> [SOURCE]
|---|

How Will You Be Remembered?

Posted: August 7, 2011 in Life
Tags: , , , , , , , , ,

 On August 1, 2007, the Interstate 35W bridge in Minneapolis, Minnesota collapsed during the evening rush hour, sending vehicles and their occupants plummeting toward the Mississippi River. Thirteen people died, 145 more were injured. It was a Wednesday; for some reason I remember that clearly. The news footage that night and for days after was filled with images of mangled steel bridge supports, the crushed shells of vehicles, rescue crews pulling victims, living and dead, out of the water and off of the crumbled sections of the bridge. I remember calling my friend Lynnette, who lives near the Cities, to make sure neither she nor anyone in her family had been crossing the bridge on the way home that night. The odds that they would be were astronomical, I’m sure, but calls like that are something we do when people who are important to us are in the proximity of tragic events.

|---|

> [ENTRIES SHOWN]

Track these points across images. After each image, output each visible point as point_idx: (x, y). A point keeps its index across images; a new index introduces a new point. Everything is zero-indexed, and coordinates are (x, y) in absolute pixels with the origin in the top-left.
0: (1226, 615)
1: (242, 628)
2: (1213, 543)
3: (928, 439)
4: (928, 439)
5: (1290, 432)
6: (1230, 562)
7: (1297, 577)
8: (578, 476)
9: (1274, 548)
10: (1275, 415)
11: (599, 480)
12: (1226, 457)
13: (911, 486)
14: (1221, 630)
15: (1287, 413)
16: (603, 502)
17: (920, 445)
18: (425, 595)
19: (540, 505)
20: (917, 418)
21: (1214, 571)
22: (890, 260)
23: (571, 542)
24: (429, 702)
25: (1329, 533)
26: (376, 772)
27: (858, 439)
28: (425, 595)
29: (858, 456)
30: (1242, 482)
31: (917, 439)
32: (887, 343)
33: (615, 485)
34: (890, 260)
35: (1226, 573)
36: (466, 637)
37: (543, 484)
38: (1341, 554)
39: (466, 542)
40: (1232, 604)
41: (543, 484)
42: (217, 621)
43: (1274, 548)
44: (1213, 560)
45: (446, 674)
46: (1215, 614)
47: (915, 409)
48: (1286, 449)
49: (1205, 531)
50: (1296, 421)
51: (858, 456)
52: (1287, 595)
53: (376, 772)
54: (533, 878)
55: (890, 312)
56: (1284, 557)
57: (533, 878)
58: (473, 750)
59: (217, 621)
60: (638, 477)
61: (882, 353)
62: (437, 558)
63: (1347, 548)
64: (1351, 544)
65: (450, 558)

|---|

> [TO DO] From the bridge-collapse post above, copy word for word the passage that begins with "On August 1, 2007, the" and ends after "of tragic events.".

> [EXERCISE RESULT]
On August 1, 2007, the Interstate 35W bridge in Minneapolis, Minnesota collapsed during the evening rush hour, sending vehicles and their occupants plummeting toward the Mississippi River. Thirteen people died, 145 more were injured. It was a Wednesday; for some reason I remember that clearly. The news footage that night and for days after was filled with images of mangled steel bridge supports, the crushed shells of vehicles, rescue crews pulling victims, living and dead, out of the water and off of the crumbled sections of the bridge. I remember calling my friend Lynnette, who lives near the Cities, to make sure neither she nor anyone in her family had been crossing the bridge on the way home that night. The odds that they would be were astronomical, I’m sure, but calls like that are something we do when people who are important to us are in the proximity of tragic events.